Task to carry out ::
Could you transcribe every record below exactly, leaving out the pictures?
(Supplied data Opens)
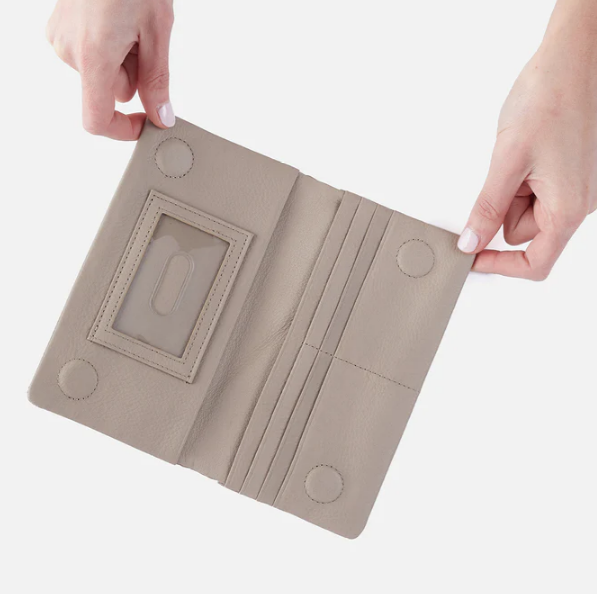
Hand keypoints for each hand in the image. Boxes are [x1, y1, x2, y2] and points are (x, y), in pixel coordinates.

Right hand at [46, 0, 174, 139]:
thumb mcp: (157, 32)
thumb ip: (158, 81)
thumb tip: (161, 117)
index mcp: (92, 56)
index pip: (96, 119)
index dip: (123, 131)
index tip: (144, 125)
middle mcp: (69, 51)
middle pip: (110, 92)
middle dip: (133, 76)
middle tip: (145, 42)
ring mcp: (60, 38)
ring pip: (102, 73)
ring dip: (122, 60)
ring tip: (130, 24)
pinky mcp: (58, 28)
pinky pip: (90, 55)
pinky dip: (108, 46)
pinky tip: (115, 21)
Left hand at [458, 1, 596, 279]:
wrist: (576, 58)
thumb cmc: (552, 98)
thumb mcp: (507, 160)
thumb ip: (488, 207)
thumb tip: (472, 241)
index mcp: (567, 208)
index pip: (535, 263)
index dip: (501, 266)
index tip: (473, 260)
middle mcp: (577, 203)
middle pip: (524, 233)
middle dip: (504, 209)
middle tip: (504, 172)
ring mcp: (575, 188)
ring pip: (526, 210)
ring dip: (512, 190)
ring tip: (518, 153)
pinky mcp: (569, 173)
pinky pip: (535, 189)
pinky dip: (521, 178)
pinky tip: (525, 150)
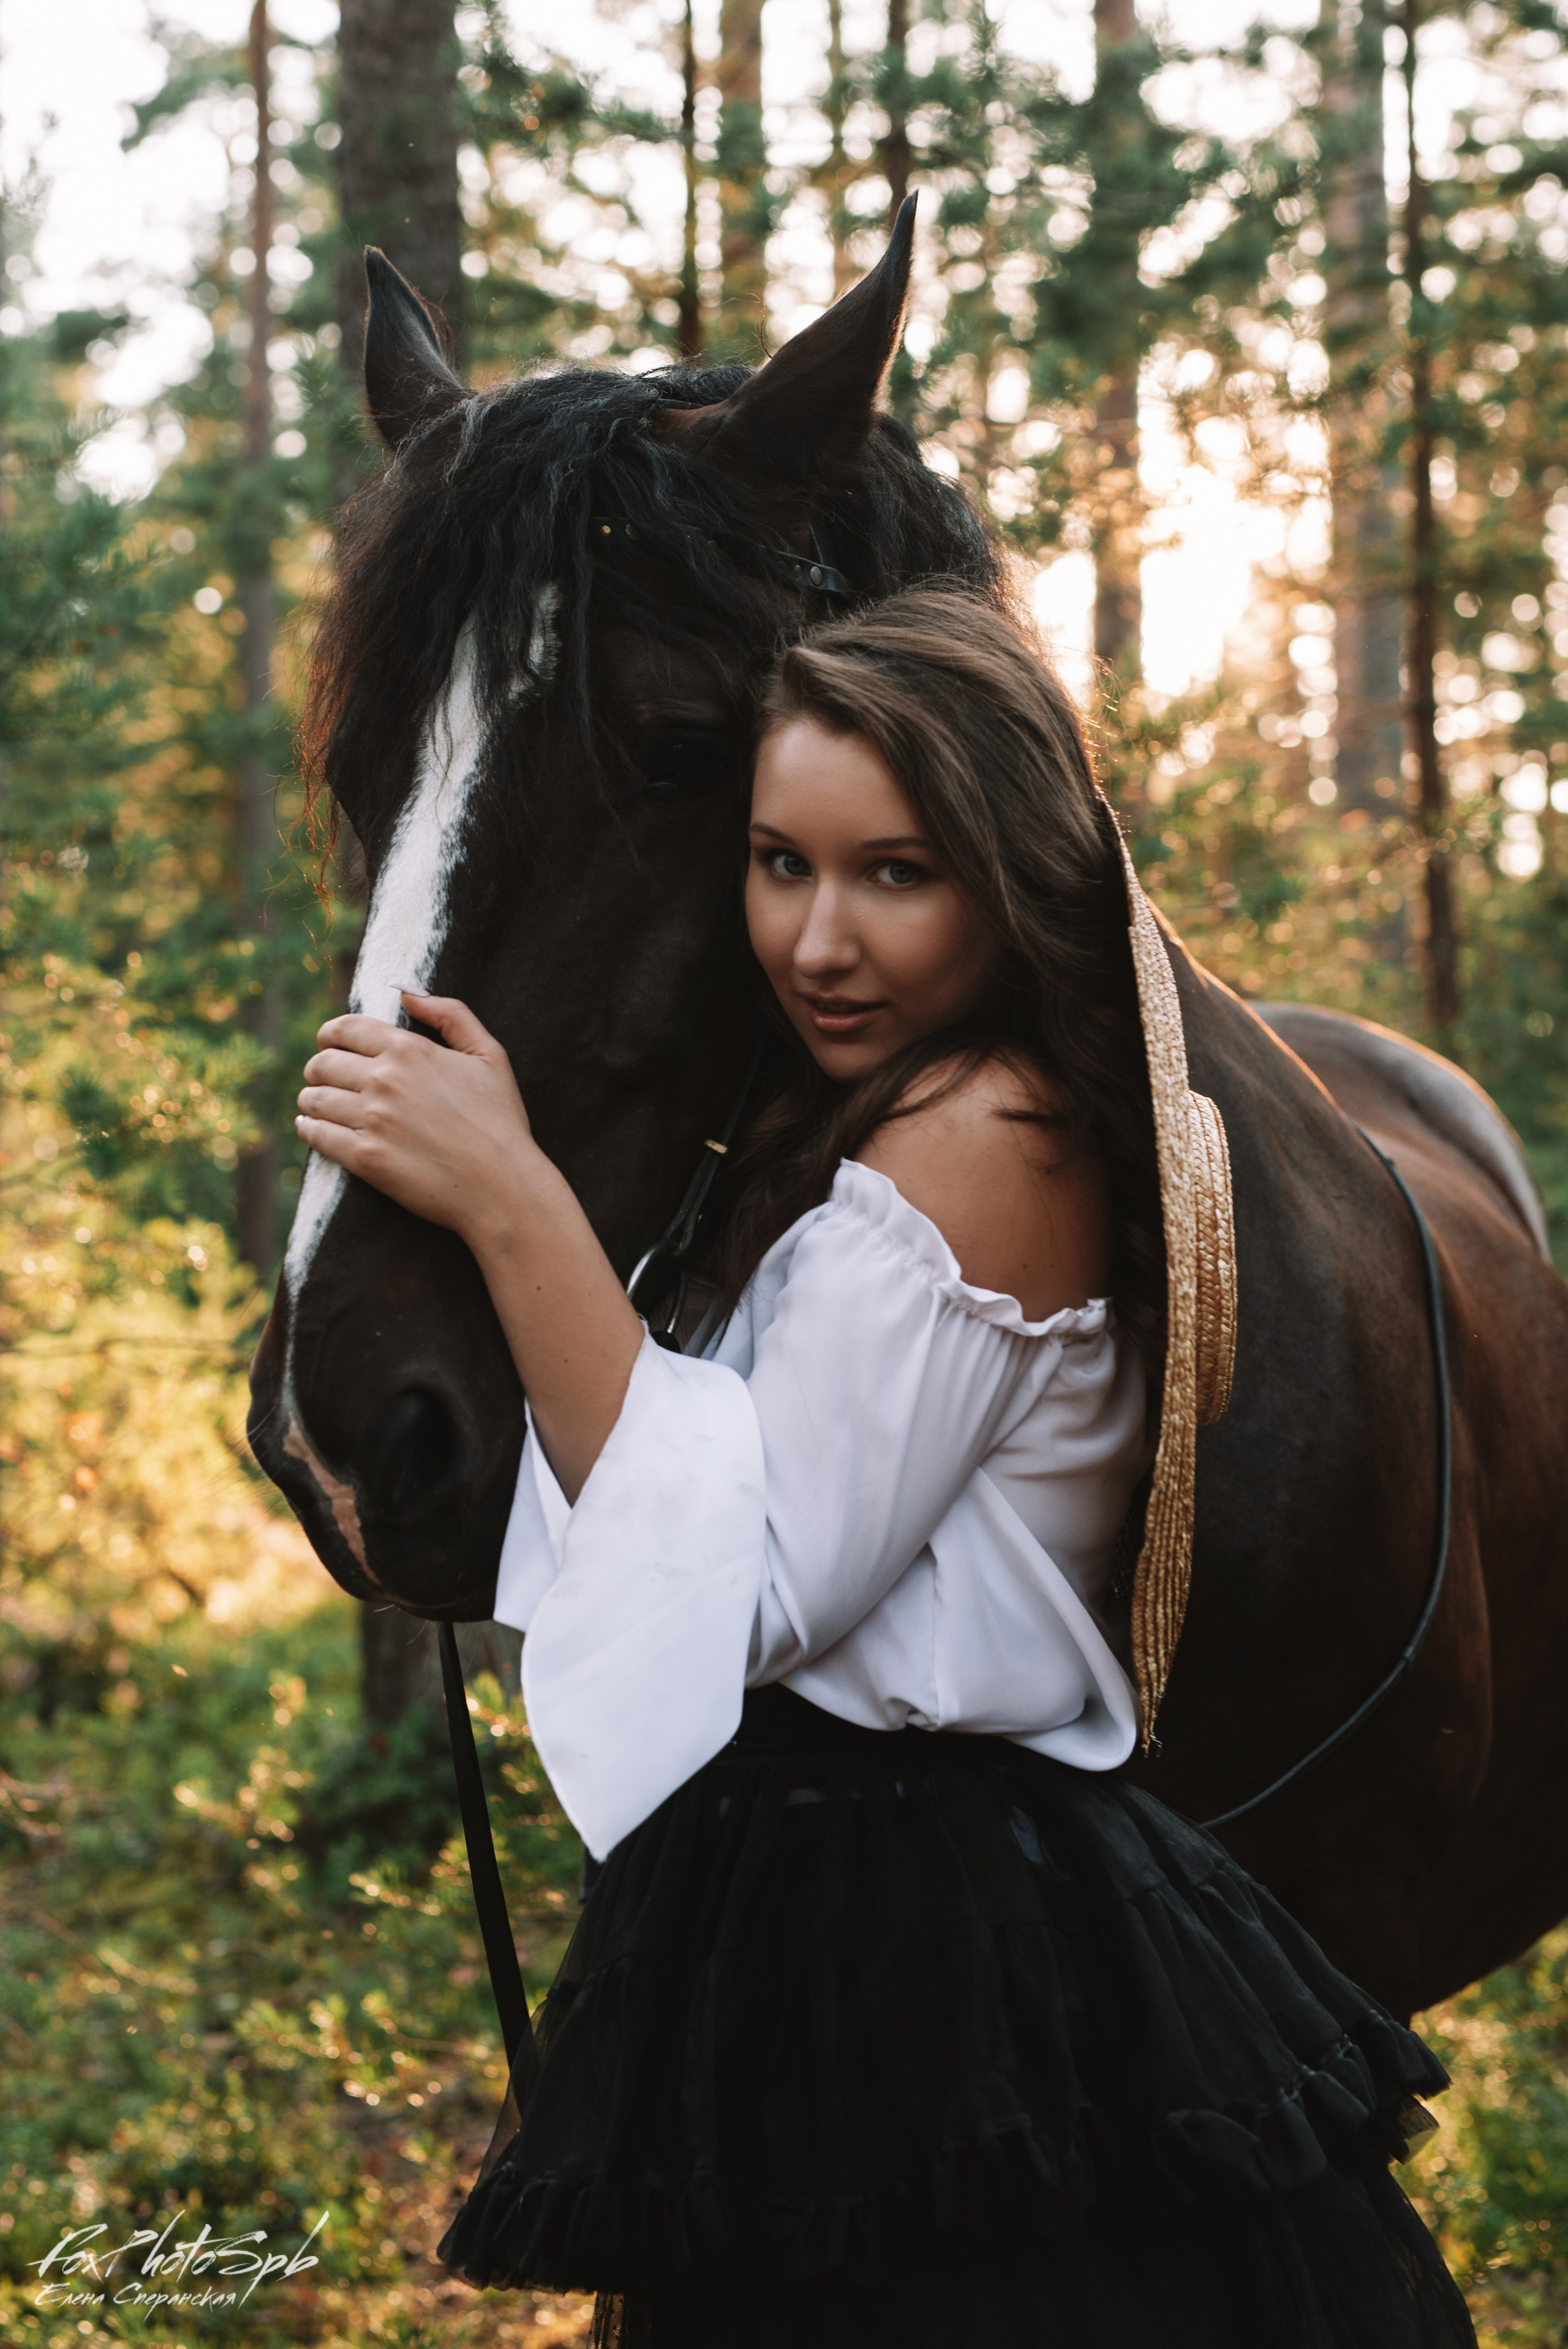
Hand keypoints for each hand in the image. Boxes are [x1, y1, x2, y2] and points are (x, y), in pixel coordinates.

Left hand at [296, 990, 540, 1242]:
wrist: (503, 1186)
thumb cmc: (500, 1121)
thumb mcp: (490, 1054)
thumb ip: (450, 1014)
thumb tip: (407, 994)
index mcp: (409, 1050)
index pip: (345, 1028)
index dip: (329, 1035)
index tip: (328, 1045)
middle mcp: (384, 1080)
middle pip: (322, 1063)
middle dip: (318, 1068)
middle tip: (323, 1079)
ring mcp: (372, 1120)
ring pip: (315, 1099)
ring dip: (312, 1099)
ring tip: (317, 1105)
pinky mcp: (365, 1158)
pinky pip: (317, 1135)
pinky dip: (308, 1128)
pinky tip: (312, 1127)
(Supplied data Closes)
Answer below ::
Hand keypoints for each hand in the image. Boxes are [x1, y1, x2, y2] and points are (x, y), in pixel coordinates.

Right hand at [46, 0, 174, 139]:
thumb mcp: (157, 32)
thumb ip: (158, 81)
thumb tip: (161, 117)
index mcp: (92, 56)
index pip: (96, 119)
index dip: (123, 131)
index tip: (144, 125)
middle mcp: (69, 51)
middle pip: (110, 92)
middle dip: (133, 76)
middle tip: (145, 42)
ring mcp: (60, 38)
ring pip: (102, 73)
ring dip: (122, 60)
ring tip: (130, 24)
pinky mcp: (58, 28)
pinky pip: (90, 55)
pinky dip: (108, 46)
pinky tip: (115, 21)
Left hand at [458, 1, 596, 279]:
wrist: (576, 58)
thumb cmc: (552, 98)
thumb mcp: (507, 160)
thumb ip: (488, 207)
thumb tip: (472, 241)
index mcp: (567, 208)
index pip: (535, 263)
index dip: (501, 266)
index tip: (473, 260)
middle mcp: (577, 203)
middle pip: (524, 233)
middle dip: (504, 209)
middle tip: (504, 172)
ring mcp: (575, 188)
ring pip: (526, 210)
ring dip: (512, 190)
ring tip: (518, 153)
pinky mcp: (569, 173)
pinky pip: (535, 189)
pinky dip: (521, 178)
pinky tip: (525, 150)
Hand keypoints for each hand in the image. Boxes are [x1, y1, x2, y2] and points are (x, y), in pixel coordinates.

Left hand at [296, 990, 540, 1242]:
wrist: (503, 1186)
thumb cmc: (500, 1121)
thumb mcp: (490, 1054)
thumb ip: (450, 1014)
thumb tip: (407, 994)
index mcp: (409, 1050)
index pip: (345, 1028)
index dip: (329, 1035)
index tip: (328, 1045)
middle mcp: (384, 1080)
middle pip: (322, 1063)
middle dip: (318, 1068)
middle tip: (323, 1079)
ring mcp: (372, 1120)
ring pip: (315, 1099)
ring dip: (312, 1099)
ring tip: (317, 1105)
pinky mcp: (365, 1158)
pinky pip: (317, 1135)
pinky dip: (308, 1128)
pinky tip: (312, 1127)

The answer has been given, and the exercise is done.